WHAT TO WORK ON.
Find the line in the entries below that contains "photomicrograph reveals no". Repeat it exactly, and every line after it through the line that contains "staining of head".
____
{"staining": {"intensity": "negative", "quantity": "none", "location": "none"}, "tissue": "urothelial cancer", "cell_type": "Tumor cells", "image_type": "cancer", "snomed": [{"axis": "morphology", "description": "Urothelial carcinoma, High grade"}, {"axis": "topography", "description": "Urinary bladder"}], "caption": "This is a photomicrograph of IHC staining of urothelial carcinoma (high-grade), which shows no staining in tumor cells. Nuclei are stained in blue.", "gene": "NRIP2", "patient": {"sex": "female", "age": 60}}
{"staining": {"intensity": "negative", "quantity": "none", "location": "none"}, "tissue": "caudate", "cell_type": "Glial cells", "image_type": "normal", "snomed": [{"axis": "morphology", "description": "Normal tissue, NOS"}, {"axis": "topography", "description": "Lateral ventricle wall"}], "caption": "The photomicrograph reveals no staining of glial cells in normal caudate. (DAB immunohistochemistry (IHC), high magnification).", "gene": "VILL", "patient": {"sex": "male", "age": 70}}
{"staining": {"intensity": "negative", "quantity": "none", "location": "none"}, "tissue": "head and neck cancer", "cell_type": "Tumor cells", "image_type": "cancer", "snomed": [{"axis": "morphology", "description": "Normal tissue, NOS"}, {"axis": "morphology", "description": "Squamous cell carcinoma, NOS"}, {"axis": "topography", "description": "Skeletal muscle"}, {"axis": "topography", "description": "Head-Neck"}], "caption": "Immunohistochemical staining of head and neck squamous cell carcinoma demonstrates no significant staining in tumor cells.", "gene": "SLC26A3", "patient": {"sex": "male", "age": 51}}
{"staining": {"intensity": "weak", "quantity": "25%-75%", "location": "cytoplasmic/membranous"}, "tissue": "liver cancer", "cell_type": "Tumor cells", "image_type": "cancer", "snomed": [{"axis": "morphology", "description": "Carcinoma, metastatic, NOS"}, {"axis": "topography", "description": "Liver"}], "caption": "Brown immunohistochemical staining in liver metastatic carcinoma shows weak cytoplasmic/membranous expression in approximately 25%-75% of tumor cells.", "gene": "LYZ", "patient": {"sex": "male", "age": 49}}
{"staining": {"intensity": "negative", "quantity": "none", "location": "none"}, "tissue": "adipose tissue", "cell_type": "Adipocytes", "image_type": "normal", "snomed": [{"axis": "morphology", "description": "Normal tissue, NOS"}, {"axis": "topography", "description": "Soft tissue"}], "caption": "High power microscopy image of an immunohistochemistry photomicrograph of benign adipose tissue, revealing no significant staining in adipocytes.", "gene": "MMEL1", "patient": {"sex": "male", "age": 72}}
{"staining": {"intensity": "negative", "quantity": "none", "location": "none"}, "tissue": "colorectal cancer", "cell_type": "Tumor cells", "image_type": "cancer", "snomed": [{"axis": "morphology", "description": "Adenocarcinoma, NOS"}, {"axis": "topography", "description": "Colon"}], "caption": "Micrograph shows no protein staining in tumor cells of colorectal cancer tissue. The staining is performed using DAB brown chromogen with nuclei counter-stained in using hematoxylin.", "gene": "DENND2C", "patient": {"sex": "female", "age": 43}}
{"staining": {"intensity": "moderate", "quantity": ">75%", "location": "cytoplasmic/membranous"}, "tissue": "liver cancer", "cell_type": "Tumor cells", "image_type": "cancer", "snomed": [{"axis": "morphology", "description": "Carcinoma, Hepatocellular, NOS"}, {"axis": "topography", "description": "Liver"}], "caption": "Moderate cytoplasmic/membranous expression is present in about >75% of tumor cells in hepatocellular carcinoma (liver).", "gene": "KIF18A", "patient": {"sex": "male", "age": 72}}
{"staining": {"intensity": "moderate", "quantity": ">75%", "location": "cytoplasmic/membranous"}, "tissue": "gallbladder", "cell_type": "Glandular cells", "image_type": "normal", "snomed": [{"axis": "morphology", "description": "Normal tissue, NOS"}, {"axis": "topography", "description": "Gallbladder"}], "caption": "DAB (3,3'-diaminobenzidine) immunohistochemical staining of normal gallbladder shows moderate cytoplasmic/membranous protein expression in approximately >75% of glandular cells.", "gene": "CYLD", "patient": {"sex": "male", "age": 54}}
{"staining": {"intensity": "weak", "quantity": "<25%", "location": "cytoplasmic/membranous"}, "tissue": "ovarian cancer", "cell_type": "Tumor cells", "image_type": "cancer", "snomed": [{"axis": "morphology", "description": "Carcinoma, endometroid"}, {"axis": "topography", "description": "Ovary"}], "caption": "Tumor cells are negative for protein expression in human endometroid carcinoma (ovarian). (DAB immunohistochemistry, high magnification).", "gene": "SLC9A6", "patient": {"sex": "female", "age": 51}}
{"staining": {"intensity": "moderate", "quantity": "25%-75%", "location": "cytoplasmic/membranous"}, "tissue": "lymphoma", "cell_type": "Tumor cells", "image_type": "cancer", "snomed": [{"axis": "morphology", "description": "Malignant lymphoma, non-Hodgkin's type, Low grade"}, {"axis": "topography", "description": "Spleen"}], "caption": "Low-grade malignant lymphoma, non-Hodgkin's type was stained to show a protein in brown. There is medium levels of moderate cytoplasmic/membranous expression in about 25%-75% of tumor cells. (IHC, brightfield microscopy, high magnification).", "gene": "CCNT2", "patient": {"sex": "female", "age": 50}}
____
REPLY.
{"staining": {"intensity": "negative", "quantity": "none", "location": "none"}, "tissue": "caudate", "cell_type": "Glial cells", "image_type": "normal", "snomed": [{"axis": "morphology", "description": "Normal tissue, NOS"}, {"axis": "topography", "description": "Lateral ventricle wall"}], "caption": "The photomicrograph reveals no staining of glial cells in normal caudate. (DAB immunohistochemistry (IHC), high magnification).", "gene": "VILL", "patient": {"sex": "male", "age": 70}}
{"staining": {"intensity": "negative", "quantity": "none", "location": "none"}, "tissue": "head and neck cancer", "cell_type": "Tumor cells", "image_type": "cancer", "snomed": [{"axis": "morphology", "description": "Normal tissue, NOS"}, {"axis": "morphology", "description": "Squamous cell carcinoma, NOS"}, {"axis": "topography", "description": "Skeletal muscle"}, {"axis": "topography", "description": "Head-Neck"}], "caption": "Immunohistochemical staining of head and neck squamous cell carcinoma demonstrates no significant staining in tumor cells.", "gene": "SLC26A3", "patient": {"sex": "male", "age": 51}}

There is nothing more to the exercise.